Kur'an-ı Kerim ve Türkçe Meali Sayfa 265
52. Hani, o'nun yanına geldiklerinde o'na: "Sana selam olsun!" demişler; o da onlara: "Biz sizden korkuyoruz!" diye cevap vermişti.
53. (Bunun üzerine) onlar: "Yo, korkma!
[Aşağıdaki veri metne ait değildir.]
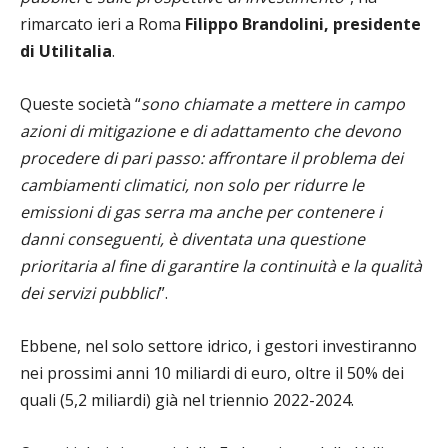
rimarcato ieri a Roma
Filippo Brandolini, presidente
di Utilitalia
.
Queste società “
sono chiamate a mettere in campo
azioni di mitigazione e di adattamento che devono
procedere di pari passo: affrontare il problema dei
cambiamenti climatici, non solo per ridurre le
emissioni di gas serra ma anche per contenere i
danni conseguenti, è diventata una questione
prioritaria al fine di garantire la continuità e la qualità
dei servizi pubblici
”.
Ebbene, nel solo settore idrico, i gestori investiranno
nei prossimi anni 10 miliardi di euro, oltre il 50% dei
quali (5,2 miliardi) già nel triennio 2022-2024.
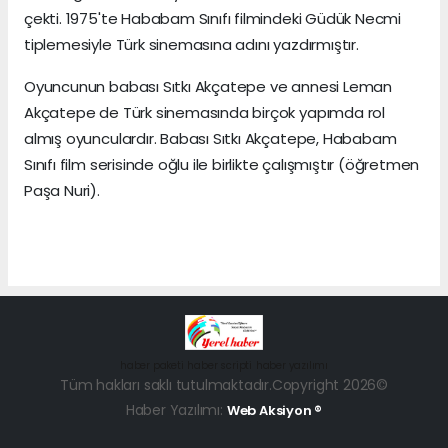
çekti. 1975'te Hababam Sınıfı filmindeki Güdük Necmi
tiplemesiyle Türk sinemasına adını yazdırmıştır.
Oyuncunun babası Sıtkı Akçatepe ve annesi Leman
Akçatepe de Türk sinemasında birçok yapımda rol
almış oyunculardır. Babası Sıtkı Akçatepe, Hababam
Sınıfı film serisinde oğlu ile birlikte çalışmıştır (öğretmen
Paşa Nuri).
haber paketi
haber scripti
haber yazılımı
Tüm hakları saklı tutulmaktadır.Copyright 2026©
Haber Yazılımı:
Web Aksiyon ®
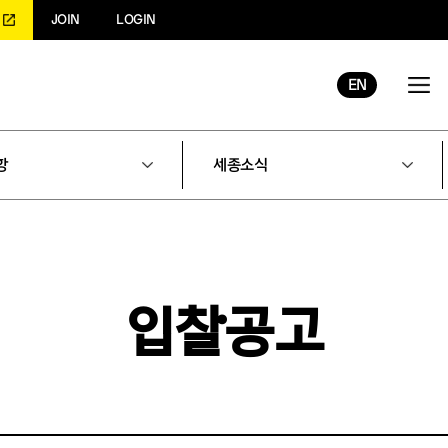
JOIN
LOGIN
EN
항
세종소식
입찰공고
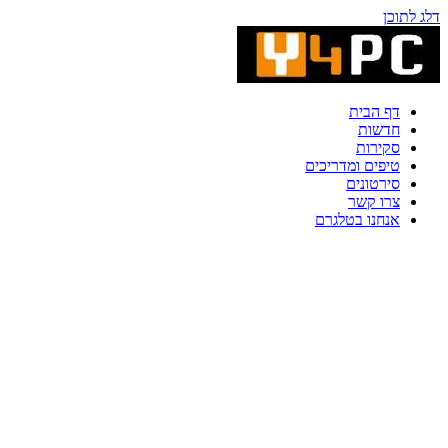
דלג לתוכן
דף הבית
חדשות
סקירות
טיפים ומדריכים
סירטונים
צרו קשר
אנחנו בטלגרם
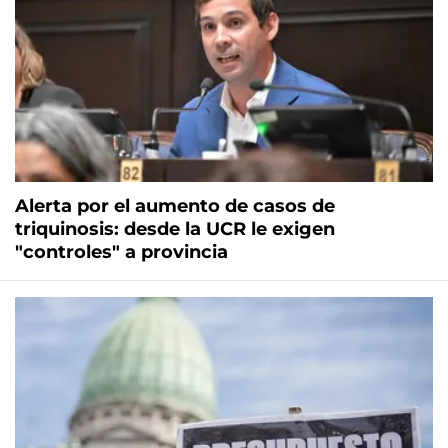
Alerta por el aumento de casos de
triquinosis: desde la UCR le exigen
"controles" a provincia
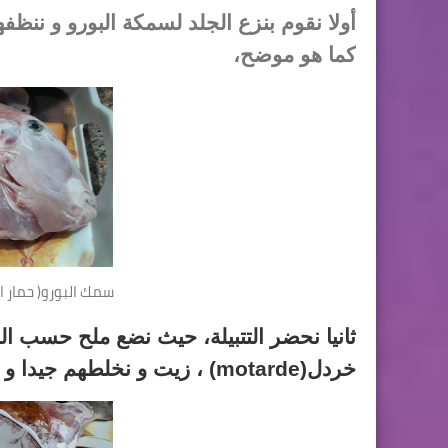
أولا نقوم بنزع الجلد لسمكة البورو و ننظف
كما هو موضح،
سمك البورو( حمار 
ثانيا نحضر التتبيلة، حيث نضع ملح حسب ا
خردل(motarde) ، زيت و نخلطهم جيدا و ندهن السمكة من الداخل و الخارج؛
Biz sana, kendisine derin ve doğru bilgi bahşedilmiş bir oğlun olacağını müjdelemeye geldik".
54. "Üzerime yaşlılık çökmüş olduğu halde, bana böyle bir müjde veriyorsunuz, öyle mi?" diye sordu (İbrahim), "Peki, hangi (beklenmedik) şeyle müjdeliyorsunuz beni?"
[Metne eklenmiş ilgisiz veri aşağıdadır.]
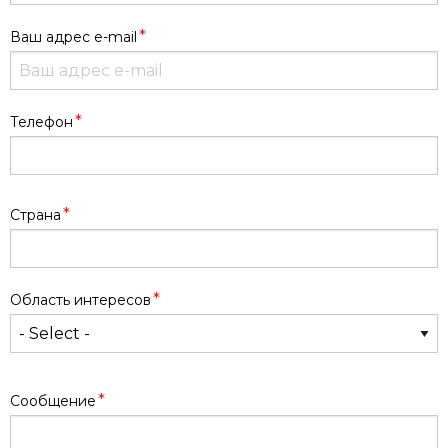
*
Ваш адрес e-mail
*
Телефон
Address
*
Страна
*
Область интересов
*
Сообщение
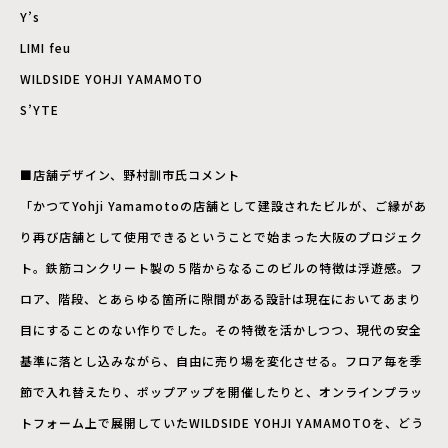
Y’s
LIMI feu
WILDSIDE YOHJI YAMAMOTO
S’YTE
■店舗デザイン、野村訓市氏コメント
「かつてYohji Yamamotoの店舗として建設されたビルが、ご縁があ
り再び店舗として使用できるということで始まった大阪のプロジェク
ト。鉄筋コンクリート製の５階からなるこのビルの特徴は浮遊感。フ
ロア、階段、とあらゆる箇所に隙間がある設計は現在においてあまり
目にすることのない作りでした。その特徴を活かしつつ、現代の安全
基準に落とし込みながら、自由に売り場を変化させる。フロア毎を季
節で入れ替えたり、ポップアップを開催したりと、オンラインプラッ
トフォーム上で展開していたWILDSIDE YOHJI YAMAMOTOを、どう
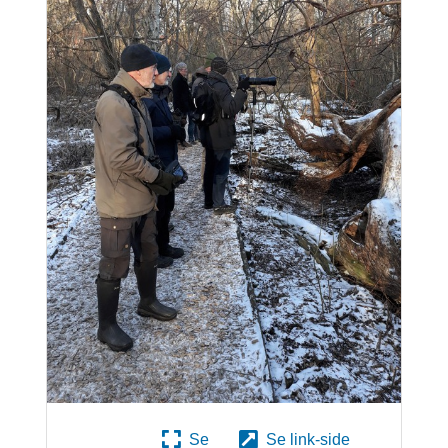
Se
Se link-side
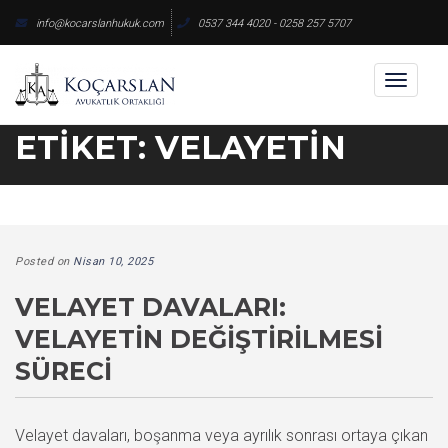
Skip
info@kocarslanhukuk.com
0537 344 4020 - 0258 257 5707
to
content
Toggl
naviga
ETIKET:
VELAYETIN
Posted on
Nisan 10, 2025
VELAYET DAVALARI:
VELAYETIN DEĞIŞTIRILMESI
SÜRECI
Velayet davaları, boşanma veya ayrılık sonrası ortaya çıkan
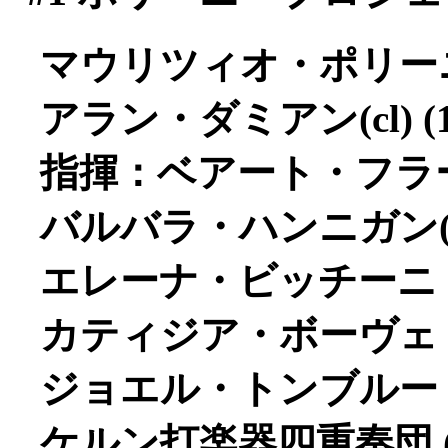
マウリツィオ・ポリーニ(p)
アラン・ダミアン(cl) (1,
指揮：ベアート・フラー 
バルバラ・ハンニガン(s)
エレーナ・ビッチーニ（
カティジア・ボーヴェ（
ジョエル・トンブルー（
ケルン打楽器四重奏団 (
55. "Seni gerçekleşmesi kaçınılmaz olan bir şeyle müjdeliyoruz; onun için sakın umut kesenlerden olma!" dediler.
56. (İbrahim:) "Rabbinin rahmetinden, büsbütün yolunu şaşırmış olanlardan başka kim kesebilir ki umudunu?" dedi.
57. Ve ekledi: "(Bana başka) bir diyeceğiniz var mı, ey (yüce makamın) elçileri?"
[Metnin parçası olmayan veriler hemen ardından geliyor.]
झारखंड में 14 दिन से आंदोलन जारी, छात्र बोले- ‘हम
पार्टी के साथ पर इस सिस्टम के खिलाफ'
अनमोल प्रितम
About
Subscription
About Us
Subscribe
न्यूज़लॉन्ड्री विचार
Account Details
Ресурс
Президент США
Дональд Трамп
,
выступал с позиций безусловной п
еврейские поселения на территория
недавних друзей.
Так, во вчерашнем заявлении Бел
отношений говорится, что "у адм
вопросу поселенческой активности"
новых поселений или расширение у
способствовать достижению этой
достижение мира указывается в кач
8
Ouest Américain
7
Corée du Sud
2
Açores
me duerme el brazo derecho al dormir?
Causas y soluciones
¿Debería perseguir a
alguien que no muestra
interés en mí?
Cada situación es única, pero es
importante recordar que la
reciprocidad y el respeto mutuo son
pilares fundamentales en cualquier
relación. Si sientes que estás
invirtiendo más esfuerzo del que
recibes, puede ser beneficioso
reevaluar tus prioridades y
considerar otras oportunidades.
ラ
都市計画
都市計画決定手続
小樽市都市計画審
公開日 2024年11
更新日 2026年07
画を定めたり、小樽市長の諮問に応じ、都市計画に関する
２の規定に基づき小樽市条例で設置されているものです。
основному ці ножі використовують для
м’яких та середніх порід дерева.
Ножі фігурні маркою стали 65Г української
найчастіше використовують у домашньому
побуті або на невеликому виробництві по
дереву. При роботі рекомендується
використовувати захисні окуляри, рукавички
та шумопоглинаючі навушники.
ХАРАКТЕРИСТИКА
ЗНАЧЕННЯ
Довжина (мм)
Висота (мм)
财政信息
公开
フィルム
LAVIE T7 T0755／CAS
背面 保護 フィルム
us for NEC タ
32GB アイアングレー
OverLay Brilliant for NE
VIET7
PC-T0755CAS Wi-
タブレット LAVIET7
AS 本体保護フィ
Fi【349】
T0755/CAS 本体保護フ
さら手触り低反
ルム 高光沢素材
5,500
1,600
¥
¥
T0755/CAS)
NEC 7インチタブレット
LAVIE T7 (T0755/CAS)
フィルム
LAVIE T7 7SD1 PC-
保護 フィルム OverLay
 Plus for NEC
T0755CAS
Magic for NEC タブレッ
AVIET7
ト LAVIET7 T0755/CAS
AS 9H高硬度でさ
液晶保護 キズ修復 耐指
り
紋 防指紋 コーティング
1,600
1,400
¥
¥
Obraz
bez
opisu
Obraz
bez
58. "Biz, doğrusu, günaha gömülüp giden (helak edilecek) bir topluma gönderildik" diye cevap verdiler,
59. "Lut'un ailesi bu hükmün dışında; onların hepsini, eksiksiz kurtaracağız,
60. bir tek, (Allah'ın, hakkında:) 'Biz geride kalanların arasında olmasını öngördük!' (dediği, Lut'un) karısı bunun dışında".
61. Ve elçiler, Lut'un evine gelince,
62. (Lut onlara): "Doğrusu, siz (burada) tanınmayan kimselersiniz!" dedi.
63. Onlar da: "Evet, fakat biz sana, (kötülükten yana olanların) şüphe edip durdukları şey(i duyurmak) için geldik" diye cevap verdiler,
64. "ve sana (gerçekleşmesi kaçınılmaz olan) hakkı getirdik; çünkü, kuşku yok ki, biz doğruyu söylüyoruz".
65. Bu durumda artık sen, ailenle birlikte gecenin bir vaktinde yola koyul; sen onları geriden takip et; sizden hiç kimse arkasına bakmasın; yalnızca emredildiğiniz yöne doğru ilerleyin".
66. Ve (elçilerimiz aracılığıyla) o'na şu hükmü tebliğ ettik: "Bu (günahkar)ların son kalıntıları da sabaha varmadan silinip ortadan kaldırılacaktır".
67. Bu arada, şehir halkı sevinerek (Lut'a) geldiler.
68. (Lut) seslendi: "Bakın, bunlar benim konuklarım;" dedi, "beni utandırmayın,
69. Allah'tan korkun da beni rüsvay etmeyin!"
70. Cevap verdiler: "Biz sana insanlarla görüşmeyi, (onlara kol kanat germeyi) yasaklamamış mıydık?"